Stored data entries

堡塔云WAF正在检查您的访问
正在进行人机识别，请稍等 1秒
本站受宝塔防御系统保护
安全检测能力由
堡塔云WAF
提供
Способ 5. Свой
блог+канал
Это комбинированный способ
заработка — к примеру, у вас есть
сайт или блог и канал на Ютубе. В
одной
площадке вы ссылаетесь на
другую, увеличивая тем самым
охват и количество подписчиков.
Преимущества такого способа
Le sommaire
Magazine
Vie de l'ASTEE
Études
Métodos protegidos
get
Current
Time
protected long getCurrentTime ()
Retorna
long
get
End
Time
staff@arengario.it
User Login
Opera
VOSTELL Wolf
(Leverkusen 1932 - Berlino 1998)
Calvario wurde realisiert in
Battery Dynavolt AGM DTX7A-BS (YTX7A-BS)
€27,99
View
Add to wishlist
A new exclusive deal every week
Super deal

--

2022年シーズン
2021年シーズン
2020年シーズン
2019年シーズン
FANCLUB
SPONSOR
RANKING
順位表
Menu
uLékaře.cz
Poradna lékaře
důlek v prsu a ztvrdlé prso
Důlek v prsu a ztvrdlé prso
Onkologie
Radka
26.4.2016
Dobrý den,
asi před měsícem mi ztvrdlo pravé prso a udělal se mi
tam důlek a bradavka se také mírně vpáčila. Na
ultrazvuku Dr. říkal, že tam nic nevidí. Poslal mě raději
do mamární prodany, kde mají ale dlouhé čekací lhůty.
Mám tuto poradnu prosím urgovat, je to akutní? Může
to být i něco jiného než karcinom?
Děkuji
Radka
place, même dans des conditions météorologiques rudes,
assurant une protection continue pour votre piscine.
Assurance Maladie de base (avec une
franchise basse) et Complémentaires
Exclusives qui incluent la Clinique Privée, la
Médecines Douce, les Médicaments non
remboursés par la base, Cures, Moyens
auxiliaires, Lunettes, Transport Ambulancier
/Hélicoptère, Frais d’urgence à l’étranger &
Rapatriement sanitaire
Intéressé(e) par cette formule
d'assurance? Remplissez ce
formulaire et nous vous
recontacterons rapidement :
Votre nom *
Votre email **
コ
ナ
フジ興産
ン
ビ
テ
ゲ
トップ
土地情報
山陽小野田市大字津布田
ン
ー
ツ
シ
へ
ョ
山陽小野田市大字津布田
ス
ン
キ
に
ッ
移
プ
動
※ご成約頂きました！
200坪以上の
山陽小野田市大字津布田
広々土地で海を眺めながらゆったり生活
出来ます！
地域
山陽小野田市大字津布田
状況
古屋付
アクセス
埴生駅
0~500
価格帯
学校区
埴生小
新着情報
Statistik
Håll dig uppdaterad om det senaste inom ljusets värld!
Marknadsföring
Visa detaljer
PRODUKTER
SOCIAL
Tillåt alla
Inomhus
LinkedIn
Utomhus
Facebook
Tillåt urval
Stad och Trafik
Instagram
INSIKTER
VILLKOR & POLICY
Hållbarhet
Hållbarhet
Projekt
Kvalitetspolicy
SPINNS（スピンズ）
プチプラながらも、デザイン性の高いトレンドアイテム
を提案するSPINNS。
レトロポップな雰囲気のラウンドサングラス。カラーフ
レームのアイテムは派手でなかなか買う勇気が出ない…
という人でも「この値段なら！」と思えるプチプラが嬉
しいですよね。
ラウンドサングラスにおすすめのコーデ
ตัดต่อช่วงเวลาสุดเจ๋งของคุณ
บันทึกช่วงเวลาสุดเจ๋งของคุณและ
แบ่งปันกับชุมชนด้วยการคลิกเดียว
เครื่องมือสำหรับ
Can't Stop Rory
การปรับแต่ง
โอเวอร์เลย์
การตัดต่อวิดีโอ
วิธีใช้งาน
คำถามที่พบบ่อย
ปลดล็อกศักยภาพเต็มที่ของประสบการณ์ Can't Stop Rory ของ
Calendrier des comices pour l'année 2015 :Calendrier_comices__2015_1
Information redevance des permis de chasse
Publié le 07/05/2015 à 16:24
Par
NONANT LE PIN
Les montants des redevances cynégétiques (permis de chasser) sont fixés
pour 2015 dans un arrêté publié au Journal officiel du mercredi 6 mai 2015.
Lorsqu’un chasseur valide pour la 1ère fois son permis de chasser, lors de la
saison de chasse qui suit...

* * *

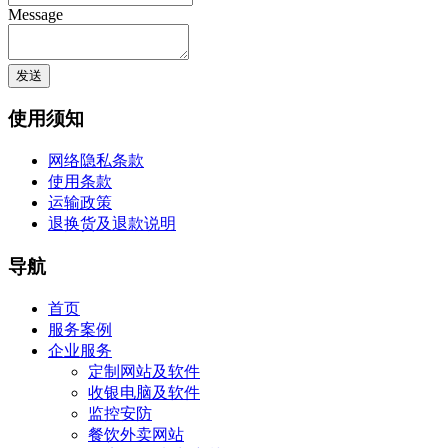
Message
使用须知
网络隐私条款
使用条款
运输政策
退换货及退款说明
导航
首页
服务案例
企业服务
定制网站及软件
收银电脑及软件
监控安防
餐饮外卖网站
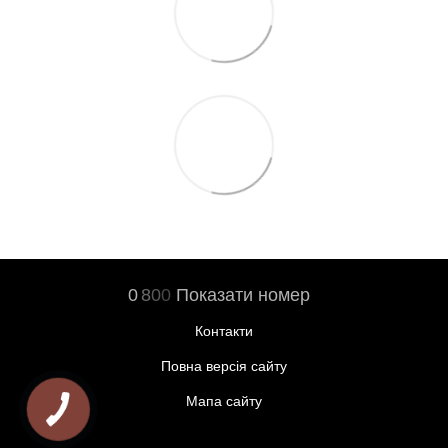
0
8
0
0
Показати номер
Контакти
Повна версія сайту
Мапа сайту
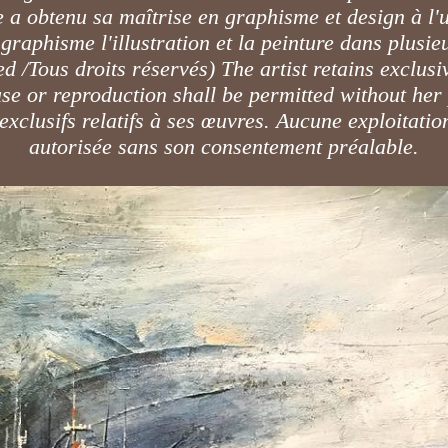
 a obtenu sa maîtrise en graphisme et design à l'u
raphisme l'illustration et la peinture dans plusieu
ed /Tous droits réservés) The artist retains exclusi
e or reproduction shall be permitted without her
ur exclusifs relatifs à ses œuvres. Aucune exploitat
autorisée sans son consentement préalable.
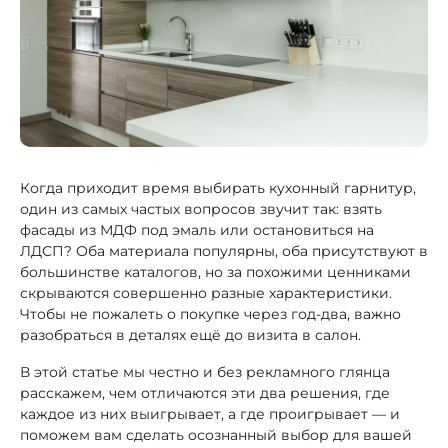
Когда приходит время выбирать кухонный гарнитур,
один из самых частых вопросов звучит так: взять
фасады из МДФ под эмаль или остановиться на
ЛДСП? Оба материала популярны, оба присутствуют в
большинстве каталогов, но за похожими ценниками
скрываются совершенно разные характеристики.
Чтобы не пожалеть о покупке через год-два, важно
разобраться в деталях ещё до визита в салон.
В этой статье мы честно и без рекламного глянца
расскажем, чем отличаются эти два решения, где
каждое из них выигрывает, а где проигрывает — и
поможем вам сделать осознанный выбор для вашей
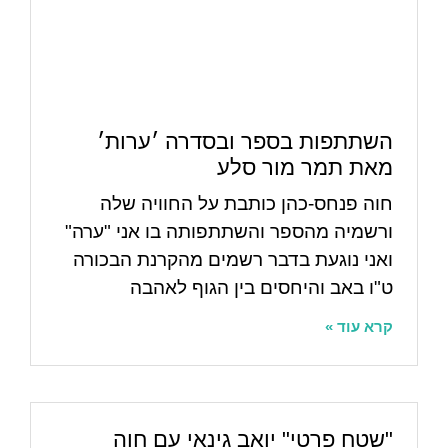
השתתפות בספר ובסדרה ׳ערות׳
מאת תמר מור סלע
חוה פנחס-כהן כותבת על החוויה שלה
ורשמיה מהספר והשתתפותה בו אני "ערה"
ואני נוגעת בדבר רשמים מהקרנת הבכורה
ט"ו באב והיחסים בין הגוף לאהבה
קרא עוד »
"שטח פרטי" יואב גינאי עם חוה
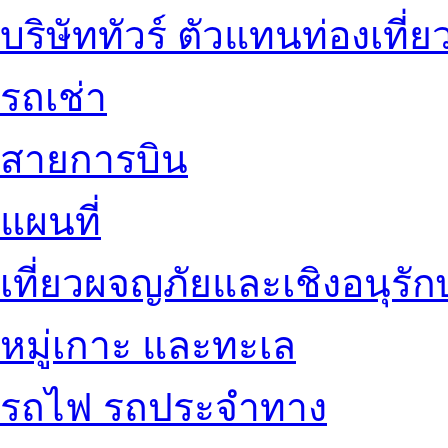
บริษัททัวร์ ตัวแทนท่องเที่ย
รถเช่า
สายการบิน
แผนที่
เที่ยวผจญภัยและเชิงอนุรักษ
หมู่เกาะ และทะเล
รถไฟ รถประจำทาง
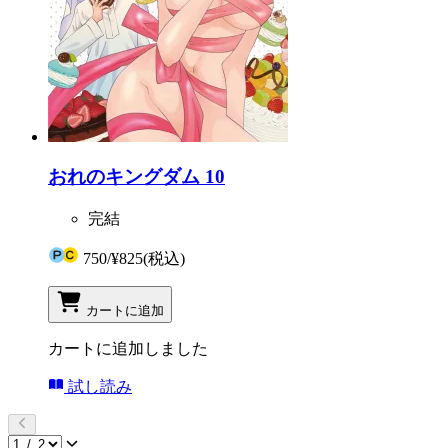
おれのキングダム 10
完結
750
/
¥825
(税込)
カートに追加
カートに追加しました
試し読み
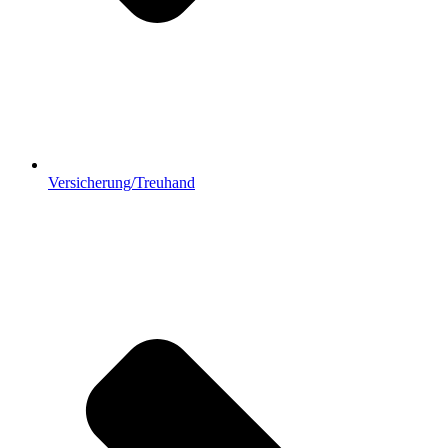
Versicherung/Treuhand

*Problem requirements*. Convert the data from the line containing "おれのキングダム 10" up to and including the line containing "Versicherung/Treuhand" into a numbered list, omitting any blank lines and leaving the pictures out of the answer.

*Solution*.
1. おれのキングダム 10
2. 完結
3. 750
4. /
5. ¥825
6. (税込)
7. カートに追加
8. カートに追加しました
9. 試し読み
10. Versicherung/Treuhand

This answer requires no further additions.